Density classification network
Population density estimation based on MSCNN:
- Overview and generation of population density map
- Data set making and data generator
- Density classification network
- Training and prediction of MSCNN
Classification target
The purpose of density classification network is to roughly classify the images according to the data set, filter out different levels of personnel density, reduce the difficulty of network training and improve the accuracy. The density level is divided into three categories: none (no people in the picture), low density (1-99 people in the picture), high density (more than 100 people), using 0,1,2 as the category label, using one hot coding, using cross entropy as the loss function of the network.
Network architecture
Because the classification target is simple, the vgg16 network without full connection layer is used as the feature extraction network, followed by three custom full connection layers and finally the classification output. The vgg16 network does not participate in the training, but only trains the self-defined three-layer all connected network. When loading vgg16, you need to download the trained model in advance. Here, you need to pay attention to the fact that if you do not load the output layer of VGg, that is, "include top = false" in the code, then the downloaded model is "vgg16 ﹐ weights ﹐ TF ﹐ ordering ﹐ TF ﹐ kernels ﹐ not op.h5". Otherwise, it is "vgg16 ﹐ TF ﹐ ordering ﹐ TF ﹐ kernels. H5". I have uploaded the model used this time to my Baidu network disk Please, Project Home Check it up.

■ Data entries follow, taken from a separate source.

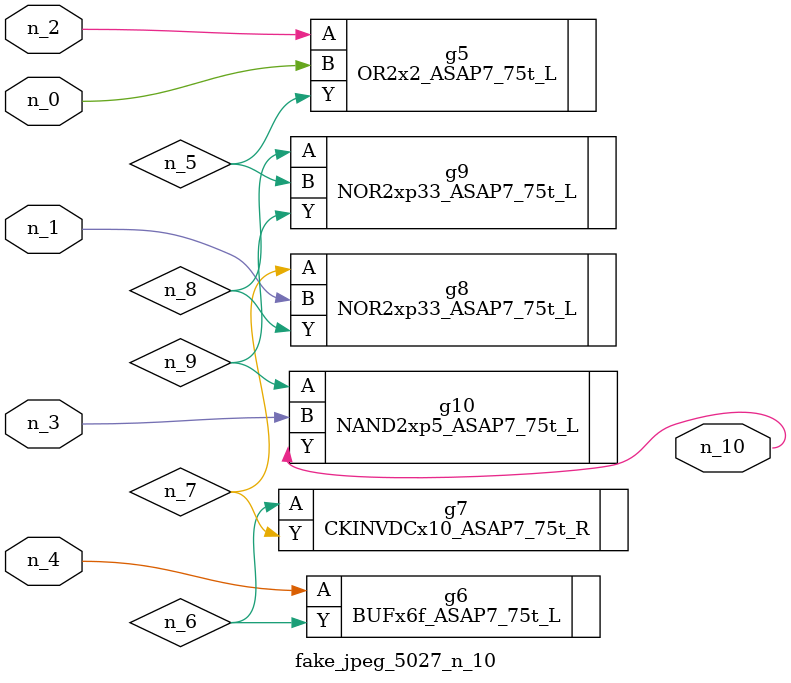
<source format=v>
module fake_jpeg_5027_n_10 (n_3, n_2, n_1, n_0, n_4, n_10);

input n_3;
input n_2;
input n_1;
input n_0;
input n_4;

output n_10;

wire n_8;
wire n_9;
wire n_6;
wire n_5;
wire n_7;

OR2x2_ASAP7_75t_L g5 ( 
.A(n_2),
.B(n_0),
.Y(n_5)
);

BUFx6f_ASAP7_75t_L g6 ( 
.A(n_4),
.Y(n_6)
);

CKINVDCx10_ASAP7_75t_R g7 ( 
.A(n_6),
.Y(n_7)
);

NOR2xp33_ASAP7_75t_L g8 ( 
.A(n_7),
.B(n_1),
.Y(n_8)
);

NOR2xp33_ASAP7_75t_L g9 ( 
.A(n_8),
.B(n_5),
.Y(n_9)
);

NAND2xp5_ASAP7_75t_L g10 ( 
.A(n_9),
.B(n_3),
.Y(n_10)
);


endmodule
</source>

def model(self): # finetune from the base model VGG16 base_model = VGG16(include_top=False, weights=self.vgg_weights_path, input_shape=(224, 224, 3)) # base_model.summary() out = base_model.layers[-1].output out = layers.Flatten()(out) out = layers.Dense(1024, activation='relu')(out) # Because there are too many deny features output earlier, we add dropout layer here to prevent over fitting out = BatchNormalization()(out) out = layers.Dropout(0.5)(out) out = layers.Dense(512, activation='relu')(out) out = layers.Dropout(0.3)(out) out = layers.Dense(128, activation='relu')(out) out = layers.Dropout(0.3)(out) out = layers.Dense(3, activation='softmax')(out) tuneModel = Model(inputs=base_model.input, outputs=out) # vgg layer does not participate in training for layer in tuneModel.layers[:19]: layer.trainable = False return tuneModel
Training code:
def train(self, args_): tuneModel = self.model() tuneModel.compile(loss='categorical_crossentropy', optimizer=optimizers.Adam(lr=3e-4)) if os.path.exists(self.weights_path): tuneModel.load_weights(self.weights_path, by_name=True) print('success load weights ') batch_size = int(args_['batch']) callbacks = self.get_callbacks() history = tuneModel.fit_generator(DenseDataset().gen_train(batch_size, 224), steps_per_epoch=DenseDataset().get_train_num() // batch_size, validation_data=DenseDataset().gen_valid(batch_size, 224), validation_steps=DenseDataset().get_valid_num() // batch_size, epochs=int(args_['epochs']), callbacks=callbacks) if args_['show'] != 'no': self.train_show(history)
The only thing to notice is that the tag should be one hot coded when generating training data, and the value saved by the tag tool is "0,1,2", so "0,1,2" needs to be converted into ont hot coding in the data generator. Keras provides the transformed API keras. Utils. To_category(), please refer to https://github.com/zzubqh/CrowdCount/src/data.py for the specific code
while True: if i + batch_size >= n: np.random.shuffle(index_all) i = 0 continue batch_x, batch_y = [], [] for j in range(i, i + batch_size): x, y = self.get_img_data(index_all[j], size) batch_x.append(x) batch_y.append(y) i += batch_size yield np.array(batch_x), to_categorical(np.array(batch_y), num_classes=3)
After training 20 epcho s, 96% of them are correct. The classification test results are as follows:
During the test, it was found that some pictures larger than 100 were mistakenly classified into Class 0, which needs to be improved later!